§ Problem to solve
Return all lines below containing the word "Rete".

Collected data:
────────

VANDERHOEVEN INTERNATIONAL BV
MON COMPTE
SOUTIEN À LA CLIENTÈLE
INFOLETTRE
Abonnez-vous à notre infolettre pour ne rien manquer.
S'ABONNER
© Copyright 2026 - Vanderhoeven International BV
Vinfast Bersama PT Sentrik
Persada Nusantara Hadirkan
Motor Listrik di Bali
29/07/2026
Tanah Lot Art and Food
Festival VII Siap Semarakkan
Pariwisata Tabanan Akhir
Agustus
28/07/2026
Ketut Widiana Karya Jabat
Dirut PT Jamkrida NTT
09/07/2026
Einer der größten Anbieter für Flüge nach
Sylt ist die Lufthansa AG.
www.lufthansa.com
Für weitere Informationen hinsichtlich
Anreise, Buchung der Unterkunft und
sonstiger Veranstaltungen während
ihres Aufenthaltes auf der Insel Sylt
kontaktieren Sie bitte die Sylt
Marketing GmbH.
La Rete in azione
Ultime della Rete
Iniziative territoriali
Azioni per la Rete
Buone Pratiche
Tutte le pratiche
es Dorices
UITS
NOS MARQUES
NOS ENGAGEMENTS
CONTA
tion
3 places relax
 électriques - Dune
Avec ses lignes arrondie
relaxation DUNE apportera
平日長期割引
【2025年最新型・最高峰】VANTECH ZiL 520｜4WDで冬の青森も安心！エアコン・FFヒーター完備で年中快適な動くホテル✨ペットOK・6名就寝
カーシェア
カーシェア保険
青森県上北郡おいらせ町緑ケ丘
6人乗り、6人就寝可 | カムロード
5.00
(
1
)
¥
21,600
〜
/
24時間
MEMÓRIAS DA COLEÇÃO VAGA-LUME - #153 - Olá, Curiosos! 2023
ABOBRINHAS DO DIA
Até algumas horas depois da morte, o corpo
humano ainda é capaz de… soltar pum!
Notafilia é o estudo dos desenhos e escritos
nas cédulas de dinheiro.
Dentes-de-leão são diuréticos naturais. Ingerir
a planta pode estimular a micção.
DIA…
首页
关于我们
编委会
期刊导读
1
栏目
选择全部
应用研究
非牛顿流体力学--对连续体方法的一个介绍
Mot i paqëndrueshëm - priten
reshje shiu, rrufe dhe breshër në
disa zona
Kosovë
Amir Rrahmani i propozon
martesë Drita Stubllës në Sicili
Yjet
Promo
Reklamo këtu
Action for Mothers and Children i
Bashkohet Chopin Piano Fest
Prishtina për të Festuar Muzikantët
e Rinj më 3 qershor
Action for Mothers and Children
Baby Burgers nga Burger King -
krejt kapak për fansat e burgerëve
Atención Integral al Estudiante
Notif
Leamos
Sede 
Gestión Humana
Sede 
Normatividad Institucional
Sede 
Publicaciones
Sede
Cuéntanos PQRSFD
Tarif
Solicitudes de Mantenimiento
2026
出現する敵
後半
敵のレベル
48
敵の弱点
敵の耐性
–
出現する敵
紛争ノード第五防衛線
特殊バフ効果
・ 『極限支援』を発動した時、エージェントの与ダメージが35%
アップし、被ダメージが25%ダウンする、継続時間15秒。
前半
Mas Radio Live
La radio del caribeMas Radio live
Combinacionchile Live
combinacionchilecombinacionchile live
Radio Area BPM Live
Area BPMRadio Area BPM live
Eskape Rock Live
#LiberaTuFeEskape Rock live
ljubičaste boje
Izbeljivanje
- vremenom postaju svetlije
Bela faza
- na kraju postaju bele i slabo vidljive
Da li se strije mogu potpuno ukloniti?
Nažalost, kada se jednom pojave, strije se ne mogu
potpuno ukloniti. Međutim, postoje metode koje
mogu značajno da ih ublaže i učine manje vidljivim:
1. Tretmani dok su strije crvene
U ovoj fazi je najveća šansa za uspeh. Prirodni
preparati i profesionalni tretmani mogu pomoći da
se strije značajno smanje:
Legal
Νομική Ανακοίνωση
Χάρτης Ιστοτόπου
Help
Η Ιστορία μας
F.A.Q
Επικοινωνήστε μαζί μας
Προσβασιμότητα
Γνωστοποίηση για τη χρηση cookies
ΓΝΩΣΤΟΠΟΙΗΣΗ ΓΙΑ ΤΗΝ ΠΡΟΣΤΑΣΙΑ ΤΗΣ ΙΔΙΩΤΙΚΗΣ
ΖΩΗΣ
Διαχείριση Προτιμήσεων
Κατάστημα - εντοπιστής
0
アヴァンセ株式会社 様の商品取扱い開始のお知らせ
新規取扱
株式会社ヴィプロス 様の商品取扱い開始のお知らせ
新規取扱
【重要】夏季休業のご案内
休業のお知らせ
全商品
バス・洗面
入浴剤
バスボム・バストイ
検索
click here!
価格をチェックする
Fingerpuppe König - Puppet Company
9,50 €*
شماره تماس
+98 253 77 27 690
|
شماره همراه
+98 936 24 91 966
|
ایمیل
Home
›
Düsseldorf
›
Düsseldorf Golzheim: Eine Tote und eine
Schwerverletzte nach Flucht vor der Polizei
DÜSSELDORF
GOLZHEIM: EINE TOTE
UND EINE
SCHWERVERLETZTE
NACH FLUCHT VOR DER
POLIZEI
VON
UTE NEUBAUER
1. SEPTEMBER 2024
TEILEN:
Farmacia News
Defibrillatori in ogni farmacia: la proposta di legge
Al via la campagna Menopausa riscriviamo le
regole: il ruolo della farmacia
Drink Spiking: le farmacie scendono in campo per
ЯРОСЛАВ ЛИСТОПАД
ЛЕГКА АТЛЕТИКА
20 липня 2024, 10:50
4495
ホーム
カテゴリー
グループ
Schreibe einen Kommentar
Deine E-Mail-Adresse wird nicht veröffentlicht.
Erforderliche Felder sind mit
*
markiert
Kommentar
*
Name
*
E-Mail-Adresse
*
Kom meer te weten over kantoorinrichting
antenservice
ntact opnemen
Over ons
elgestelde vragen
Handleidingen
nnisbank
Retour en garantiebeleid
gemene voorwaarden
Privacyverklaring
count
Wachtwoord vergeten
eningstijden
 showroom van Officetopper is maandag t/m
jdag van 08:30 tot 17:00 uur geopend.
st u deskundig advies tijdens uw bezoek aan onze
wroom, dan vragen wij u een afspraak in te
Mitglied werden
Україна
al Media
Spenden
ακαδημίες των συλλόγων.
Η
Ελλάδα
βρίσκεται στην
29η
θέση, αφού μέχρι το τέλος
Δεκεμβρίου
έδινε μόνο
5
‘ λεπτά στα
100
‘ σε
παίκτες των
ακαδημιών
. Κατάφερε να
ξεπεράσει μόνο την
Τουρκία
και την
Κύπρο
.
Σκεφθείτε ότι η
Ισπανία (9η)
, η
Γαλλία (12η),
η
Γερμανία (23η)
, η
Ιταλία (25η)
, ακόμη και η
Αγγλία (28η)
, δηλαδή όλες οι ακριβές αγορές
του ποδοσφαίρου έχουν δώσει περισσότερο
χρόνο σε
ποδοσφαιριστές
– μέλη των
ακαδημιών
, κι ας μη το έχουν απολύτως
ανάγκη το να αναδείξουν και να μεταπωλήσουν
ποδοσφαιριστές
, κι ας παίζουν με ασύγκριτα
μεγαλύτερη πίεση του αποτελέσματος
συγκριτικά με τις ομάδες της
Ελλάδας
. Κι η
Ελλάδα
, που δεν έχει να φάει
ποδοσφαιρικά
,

────────

§ Final answer
La Rete in azione
Ultime della Rete
Azioni per la Rete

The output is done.